## The problem
Are you able to quote each entry exactly as written?

Extracted data entries:
= = = =

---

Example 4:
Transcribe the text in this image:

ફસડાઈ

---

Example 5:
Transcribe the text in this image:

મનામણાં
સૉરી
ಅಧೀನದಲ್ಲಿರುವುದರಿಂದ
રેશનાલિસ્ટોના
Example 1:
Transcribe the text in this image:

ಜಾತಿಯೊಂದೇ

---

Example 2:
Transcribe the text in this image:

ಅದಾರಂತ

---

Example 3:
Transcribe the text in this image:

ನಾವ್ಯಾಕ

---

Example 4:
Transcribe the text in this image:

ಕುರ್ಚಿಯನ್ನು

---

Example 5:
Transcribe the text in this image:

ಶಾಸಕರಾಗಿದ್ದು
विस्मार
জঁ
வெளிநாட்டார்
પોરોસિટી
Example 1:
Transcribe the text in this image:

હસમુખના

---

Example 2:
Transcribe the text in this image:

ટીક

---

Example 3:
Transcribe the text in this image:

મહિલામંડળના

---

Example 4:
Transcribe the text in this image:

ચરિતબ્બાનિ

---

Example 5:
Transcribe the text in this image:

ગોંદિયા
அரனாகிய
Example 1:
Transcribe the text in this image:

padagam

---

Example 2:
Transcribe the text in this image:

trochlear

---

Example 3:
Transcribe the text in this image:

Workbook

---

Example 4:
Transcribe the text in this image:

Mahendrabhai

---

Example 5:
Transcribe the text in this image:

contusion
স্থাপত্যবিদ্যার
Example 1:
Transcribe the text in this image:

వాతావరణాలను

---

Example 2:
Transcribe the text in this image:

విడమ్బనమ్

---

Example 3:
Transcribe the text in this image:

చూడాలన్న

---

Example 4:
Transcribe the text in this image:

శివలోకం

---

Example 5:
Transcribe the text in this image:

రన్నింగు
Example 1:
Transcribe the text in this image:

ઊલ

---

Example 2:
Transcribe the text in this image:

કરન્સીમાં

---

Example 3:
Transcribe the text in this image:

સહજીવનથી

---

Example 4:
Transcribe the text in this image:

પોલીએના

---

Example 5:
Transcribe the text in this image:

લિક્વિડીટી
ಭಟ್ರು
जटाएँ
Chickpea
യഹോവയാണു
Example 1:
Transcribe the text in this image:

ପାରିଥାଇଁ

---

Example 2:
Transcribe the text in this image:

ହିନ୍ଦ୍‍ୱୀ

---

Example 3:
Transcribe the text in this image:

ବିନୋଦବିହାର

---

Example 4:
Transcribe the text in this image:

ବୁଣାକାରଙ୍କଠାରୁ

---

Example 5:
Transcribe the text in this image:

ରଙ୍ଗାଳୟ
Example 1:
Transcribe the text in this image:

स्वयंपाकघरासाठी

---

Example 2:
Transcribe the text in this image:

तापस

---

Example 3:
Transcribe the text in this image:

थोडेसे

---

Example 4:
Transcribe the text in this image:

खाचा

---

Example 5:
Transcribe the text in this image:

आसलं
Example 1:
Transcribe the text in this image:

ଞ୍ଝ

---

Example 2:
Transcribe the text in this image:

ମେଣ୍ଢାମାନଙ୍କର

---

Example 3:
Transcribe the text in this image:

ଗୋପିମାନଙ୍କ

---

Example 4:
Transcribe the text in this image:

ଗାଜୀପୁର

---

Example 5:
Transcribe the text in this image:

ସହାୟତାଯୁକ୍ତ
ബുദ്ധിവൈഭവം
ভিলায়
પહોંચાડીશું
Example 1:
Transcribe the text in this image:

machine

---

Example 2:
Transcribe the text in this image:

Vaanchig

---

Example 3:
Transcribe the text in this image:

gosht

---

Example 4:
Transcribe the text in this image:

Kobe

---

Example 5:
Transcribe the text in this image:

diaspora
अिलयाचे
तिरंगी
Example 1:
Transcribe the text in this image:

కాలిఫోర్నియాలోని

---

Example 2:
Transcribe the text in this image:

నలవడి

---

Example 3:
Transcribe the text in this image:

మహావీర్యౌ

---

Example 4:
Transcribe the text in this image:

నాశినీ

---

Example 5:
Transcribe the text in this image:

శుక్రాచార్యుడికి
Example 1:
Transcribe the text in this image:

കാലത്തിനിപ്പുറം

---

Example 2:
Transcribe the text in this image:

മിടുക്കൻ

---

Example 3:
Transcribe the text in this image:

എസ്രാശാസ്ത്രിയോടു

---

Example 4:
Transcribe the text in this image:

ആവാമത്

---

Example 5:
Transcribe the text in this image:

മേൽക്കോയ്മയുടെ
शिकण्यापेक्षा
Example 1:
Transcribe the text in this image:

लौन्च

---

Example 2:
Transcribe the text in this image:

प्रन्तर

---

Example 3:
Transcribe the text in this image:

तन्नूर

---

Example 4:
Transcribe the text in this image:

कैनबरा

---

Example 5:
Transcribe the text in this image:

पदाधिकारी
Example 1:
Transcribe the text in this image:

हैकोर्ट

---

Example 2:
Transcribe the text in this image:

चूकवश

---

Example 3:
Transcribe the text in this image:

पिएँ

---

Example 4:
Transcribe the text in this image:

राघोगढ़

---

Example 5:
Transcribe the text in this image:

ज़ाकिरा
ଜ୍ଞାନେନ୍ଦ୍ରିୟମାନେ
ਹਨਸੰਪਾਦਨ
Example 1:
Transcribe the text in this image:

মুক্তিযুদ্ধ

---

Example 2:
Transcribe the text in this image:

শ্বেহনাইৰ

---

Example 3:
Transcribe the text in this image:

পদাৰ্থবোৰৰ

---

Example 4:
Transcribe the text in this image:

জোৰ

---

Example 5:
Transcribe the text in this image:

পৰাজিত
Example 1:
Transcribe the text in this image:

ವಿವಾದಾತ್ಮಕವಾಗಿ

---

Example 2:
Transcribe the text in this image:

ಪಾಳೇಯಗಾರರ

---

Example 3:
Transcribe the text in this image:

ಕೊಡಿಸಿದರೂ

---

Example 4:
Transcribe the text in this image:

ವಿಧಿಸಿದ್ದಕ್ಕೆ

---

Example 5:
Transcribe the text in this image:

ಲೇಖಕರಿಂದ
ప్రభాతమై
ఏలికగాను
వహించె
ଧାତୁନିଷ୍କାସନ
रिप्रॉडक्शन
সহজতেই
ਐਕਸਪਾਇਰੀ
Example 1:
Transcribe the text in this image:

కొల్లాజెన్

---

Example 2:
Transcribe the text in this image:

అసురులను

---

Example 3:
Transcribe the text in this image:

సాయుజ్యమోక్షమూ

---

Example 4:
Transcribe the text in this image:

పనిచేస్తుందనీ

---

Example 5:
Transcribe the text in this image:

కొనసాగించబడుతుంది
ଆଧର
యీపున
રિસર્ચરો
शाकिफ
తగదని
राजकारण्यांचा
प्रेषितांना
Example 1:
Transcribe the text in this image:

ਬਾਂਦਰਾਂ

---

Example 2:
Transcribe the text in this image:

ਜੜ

= = = =

## Result for this exercise
---

Example 4:
Transcribe the text in this image:

ફસડાઈ

---

Example 5:
Transcribe the text in this image:

મનામણાં
સૉરી
ಅಧೀನದಲ್ಲಿರುವುದರಿಂದ
રેશનાલિસ્ટોના
Example 1:
Transcribe the text in this image:

ಜಾತಿಯೊಂದೇ

---

Example 2:
Transcribe the text in this image:

ಅದಾರಂತ

---

Example 3:
Transcribe the text in this image:

ನಾವ್ಯಾಕ

---

Example 4:
Transcribe the text in this image:

ಕುರ್ಚಿಯನ್ನು

---

Example 5:
Transcribe the text in this image:

ಶಾಸಕರಾಗಿದ್ದು
विस्मार
জঁ
வெளிநாட்டார்
પોરોસિટી
Example 1:
Transcribe the text in this image:

હસમુખના

---

Example 2:
Transcribe the text in this image:

ટીક

---

Example 3:
Transcribe the text in this image:

મહિલામંડળના

---

Example 4:
Transcribe the text in this image:

ચરિતબ્બાનિ

---

Example 5:
Transcribe the text in this image:

ગોંદિયા
அரனாகிய
Example 1:
Transcribe the text in this image:

padagam

---

Example 2:
Transcribe the text in this image:

trochlear

---

Example 3:
Transcribe the text in this image:

Workbook

---

Example 4:
Transcribe the text in this image:

Mahendrabhai

---

Example 5:
Transcribe the text in this image:

contusion
স্থাপত্যবিদ্যার
Example 1:
Transcribe the text in this image:

వాతావరణాలను

---

Example 2:
Transcribe the text in this image:

విడమ్బనమ్

---

Example 3:
Transcribe the text in this image:

చూడాలన్న

---

Example 4:
Transcribe the text in this image:

శివలోకం

---

Example 5:
Transcribe the text in this image:

రన్నింగు
Example 1:
Transcribe the text in this image:

ઊલ

---

Example 2:
Transcribe the text in this image:

કરન્સીમાં

---

Example 3:
Transcribe the text in this image:

સહજીવનથી

---

Example 4:
Transcribe the text in this image:

પોલીએના

---

Example 5:
Transcribe the text in this image:

લિક્વિડીટી
ಭಟ್ರು
जटाएँ
Chickpea
യഹോവയാണു
Example 1:
Transcribe the text in this image:

ପାରିଥାଇଁ

---

Example 2:
Transcribe the text in this image:

ହିନ୍ଦ୍‍ୱୀ

---

Example 3:
Transcribe the text in this image:

ବିନୋଦବିହାର

---

Example 4:
Transcribe the text in this image:

ବୁଣାକାରଙ୍କଠାରୁ

---

Example 5:
Transcribe the text in this image:

ରଙ୍ଗାଳୟ
Example 1:
Transcribe the text in this image:

स्वयंपाकघरासाठी

---

Example 2:
Transcribe the text in this image:

तापस

---

Example 3:
Transcribe the text in this image:

थोडेसे

---

Example 4:
Transcribe the text in this image:

खाचा

---

Example 5:
Transcribe the text in this image:

आसलं
Example 1:
Transcribe the text in this image:

ଞ୍ଝ

---

Example 2:
Transcribe the text in this image:

ମେଣ୍ଢାମାନଙ୍କର

---

Example 3:
Transcribe the text in this image:

ଗୋପିମାନଙ୍କ

---

Example 4:
Transcribe the text in this image:

ଗାଜୀପୁର

---

Example 5:
Transcribe the text in this image:

ସହାୟତାଯୁକ୍ତ
ബുദ്ധിവൈഭവം
ভিলায়
પહોંચાડીશું
Example 1:
Transcribe the text in this image:

machine

---

Example 2:
Transcribe the text in this image:

Vaanchig

---

Example 3:
Transcribe the text in this image:

gosht

---

Example 4:
Transcribe the text in this image:

Kobe

---

Example 5:
Transcribe the text in this image:

diaspora
अिलयाचे
तिरंगी
Example 1:
Transcribe the text in this image:

కాలిఫోర్నియాలోని

---

Example 2:
Transcribe the text in this image:

నలవడి

---

Example 3:
Transcribe the text in this image:

మహావీర్యౌ

---

Example 4:
Transcribe the text in this image:

నాశినీ

---

Example 5:
Transcribe the text in this image:

శుక్రాచార్యుడికి
Example 1:
Transcribe the text in this image:

കാലത്തിനിപ്പുറം

---

Example 2:
Transcribe the text in this image:

മിടുക്കൻ

---

Example 3:
Transcribe the text in this image:

എസ്രാശാസ്ത്രിയോടു

---

Example 4:
Transcribe the text in this image:

ആവാമത്

---

Example 5:
Transcribe the text in this image:

മേൽക്കോയ്മയുടെ
शिकण्यापेक्षा
Example 1:
Transcribe the text in this image:

लौन्च

---

Example 2:
Transcribe the text in this image:

प्रन्तर

---

Example 3:
Transcribe the text in this image:

तन्नूर

---

Example 4:
Transcribe the text in this image:

कैनबरा

---

Example 5:
Transcribe the text in this image:

पदाधिकारी
Example 1:
Transcribe the text in this image:

हैकोर्ट

---

Example 2:
Transcribe the text in this image:

चूकवश

---

Example 3:
Transcribe the text in this image:

पिएँ

---

Example 4:
Transcribe the text in this image:

राघोगढ़

---

Example 5:
Transcribe the text in this image:

ज़ाकिरा
ଜ୍ଞାନେନ୍ଦ୍ରିୟମାନେ
ਹਨਸੰਪਾਦਨ
Example 1:
Transcribe the text in this image:

মুক্তিযুদ্ধ

---

Example 2:
Transcribe the text in this image:

শ্বেহনাইৰ

---

Example 3:
Transcribe the text in this image:

পদাৰ্থবোৰৰ

---

Example 4:
Transcribe the text in this image:

জোৰ

---

Example 5:
Transcribe the text in this image:

পৰাজিত
Example 1:
Transcribe the text in this image:

ವಿವಾದಾತ್ಮಕವಾಗಿ

---

Example 2:
Transcribe the text in this image:

ಪಾಳೇಯಗಾರರ

---

Example 3:
Transcribe the text in this image:

ಕೊಡಿಸಿದರೂ

---

Example 4:
Transcribe the text in this image:

ವಿಧಿಸಿದ್ದಕ್ಕೆ

---

Example 5:
Transcribe the text in this image:

ಲೇಖಕರಿಂದ
ప్రభాతమై
ఏలికగాను
వహించె
ଧାତୁନିଷ୍କାସନ
रिप्रॉडक्शन
সহজতেই
ਐਕਸਪਾਇਰੀ
Example 1:
Transcribe the text in this image:

కొల్లాజెన్

---

Example 2:
Transcribe the text in this image:

అసురులను

---

Example 3:
Transcribe the text in this image:

సాయుజ్యమోక్షమూ

---

Example 4:
Transcribe the text in this image:

పనిచేస్తుందనీ

---

Example 5:
Transcribe the text in this image:

కొనసాగించబడుతుంది
ଆଧର
యీపున
રિસર્ચરો
शाकिफ
తగదని
राजकारण्यांचा
प्रेषितांना
Example 1:
Transcribe the text in this image:

ਬਾਂਦਰਾਂ

---

Example 2:
Transcribe the text in this image:

ਜੜ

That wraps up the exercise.